Le milieu intellectuel français de l’époque tient une place spéciale dans le phénomène révolutionnaire en Amérique Latine des années 1960 aux années 1980. Il convient de rappeler que Paris constitue encore à cette époque le centre politique et cultural pour les artistes et intellectuels latino-américains. La Révolution Cubaine menée par Fidel Castro suscite l’intérêt de la gauche française à cette époque. Le film Cuba Si du réalisateur Chris Marker montre les premiers temps de la révolution à Cuba et les mesures prises par le gouvernement castriste. Jean Paul Sartre rencontre dans les années 1960 Ernesto « Che » Guevara lors d’un entretien en exprimant son admiration à l’égard du révolutionnaire latino-américain. Régis Debray se rend à Cuba, puis en Bolivie et au Chili suivant les itinéraires de la révolution. Les écrivains, les chanteurs engagés, les acteurs et intellectuels de gauche manifestent ainsi leur admiration à l’égard des expériences révolutionnaires de l’époque. Lorsque le régime chilien de Salvador Allende est renversé par les militaires, la gauche française se mobilise en faveur des victimes de la répression et de la situation des exilés. Yves Montand mène ainsi une tournée de soutien aux exilés chiliens. Simone Signoret multiplie les contributions dans les films abordant des thématiques révolutionnaires, politiques et sociales. A la fin des années 1970, France Gall interprète le titre « Diego, libre dans sa tête » qui fait écho aux prisonniers politiques des régimes militaires en Argentine, au Chili et au Brésil.

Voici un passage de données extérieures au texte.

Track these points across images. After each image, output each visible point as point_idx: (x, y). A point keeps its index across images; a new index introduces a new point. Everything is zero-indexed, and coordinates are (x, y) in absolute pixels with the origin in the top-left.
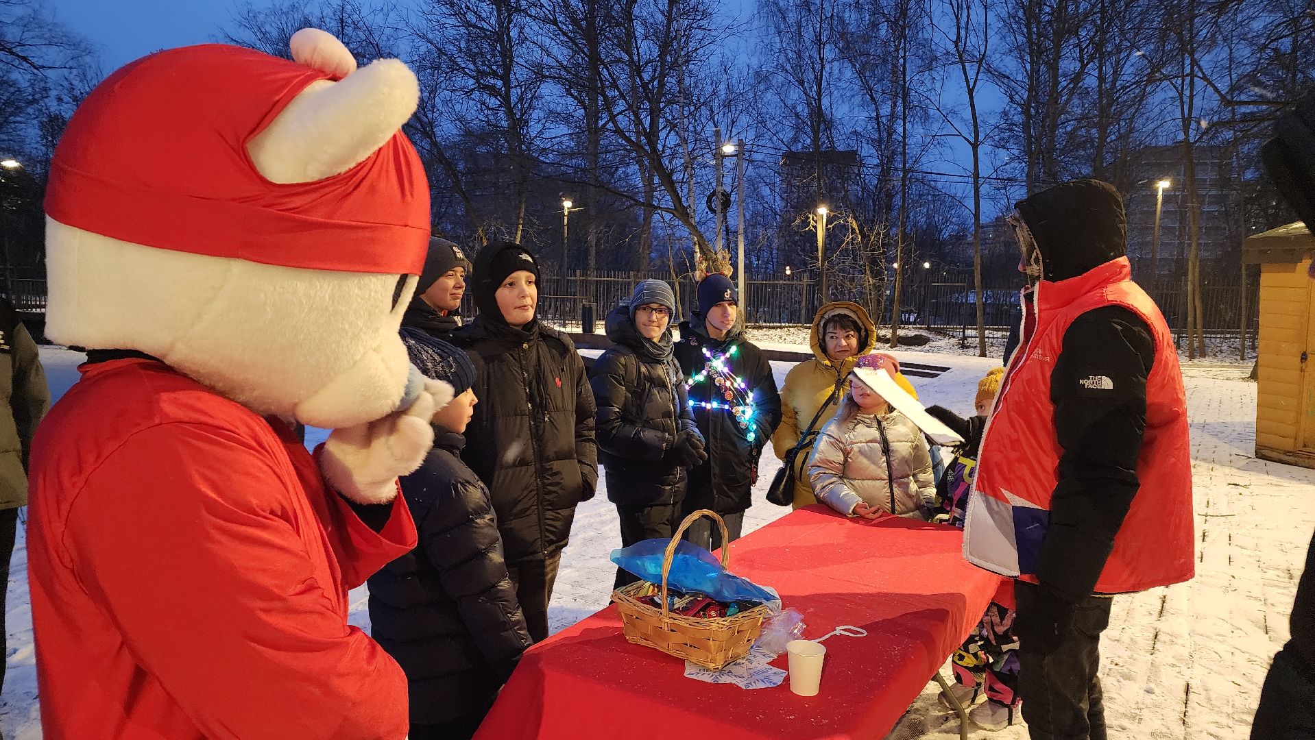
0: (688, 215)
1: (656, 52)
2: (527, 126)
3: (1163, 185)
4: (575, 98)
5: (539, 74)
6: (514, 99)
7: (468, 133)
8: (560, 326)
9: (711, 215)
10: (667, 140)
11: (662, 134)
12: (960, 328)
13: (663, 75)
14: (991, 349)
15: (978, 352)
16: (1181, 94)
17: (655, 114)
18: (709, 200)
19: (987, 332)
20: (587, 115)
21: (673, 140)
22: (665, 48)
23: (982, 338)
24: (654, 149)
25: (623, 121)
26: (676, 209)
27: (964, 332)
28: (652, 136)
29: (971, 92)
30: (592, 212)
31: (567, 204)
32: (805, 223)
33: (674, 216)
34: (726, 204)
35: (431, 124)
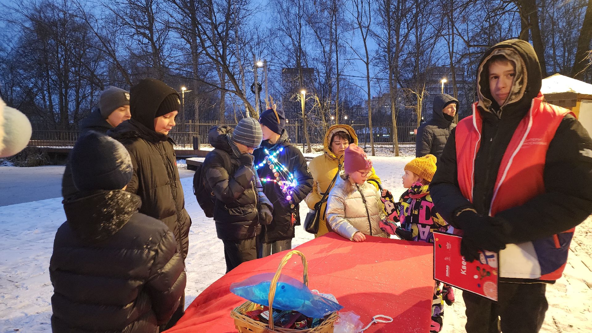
0: (242, 94)
1: (224, 19)
2: (162, 52)
3: (444, 81)
4: (186, 39)
5: (168, 26)
6: (155, 39)
7: (133, 55)
8: (182, 147)
9: (253, 95)
10: (231, 59)
11: (228, 58)
12: (363, 144)
13: (227, 30)
14: (377, 152)
15: (371, 154)
16: (449, 43)
17: (224, 47)
18: (252, 87)
19: (374, 145)
20: (191, 47)
21: (234, 59)
22: (228, 17)
23: (373, 148)
24: (225, 63)
25: (210, 50)
26: (237, 91)
27: (365, 145)
28: (223, 57)
29: (364, 40)
30: (196, 93)
31: (184, 89)
32: (296, 98)
33: (236, 94)
34: (260, 89)
35: (114, 51)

En réalité, la défense et l’admiration de la gauche, des artistes et des intellectuels à l’égard des révolutions d’Amérique Latine tend à évoluer durant les années 1980. Durant cette décennie, le déclin des idées révolutionnaires contribue à la mutation du corpus idéologique du milieu intellectuel français. Sous la Présidence de François Mitterrand (1981-1995), la gauche française entame une mutation interne vers les idées libérales voire libertaires. Ainsi, Yves Montand, après avoir soutenu les exilés chiliens, devient néo-libéral défendant le libre échange et le capitalisme. La gauche contestataire des années 1960 et 1970 dont le moment « 68 » constitue en même temps l’apogée et le début de sa mutation est donc devenue réformiste voire social libérale.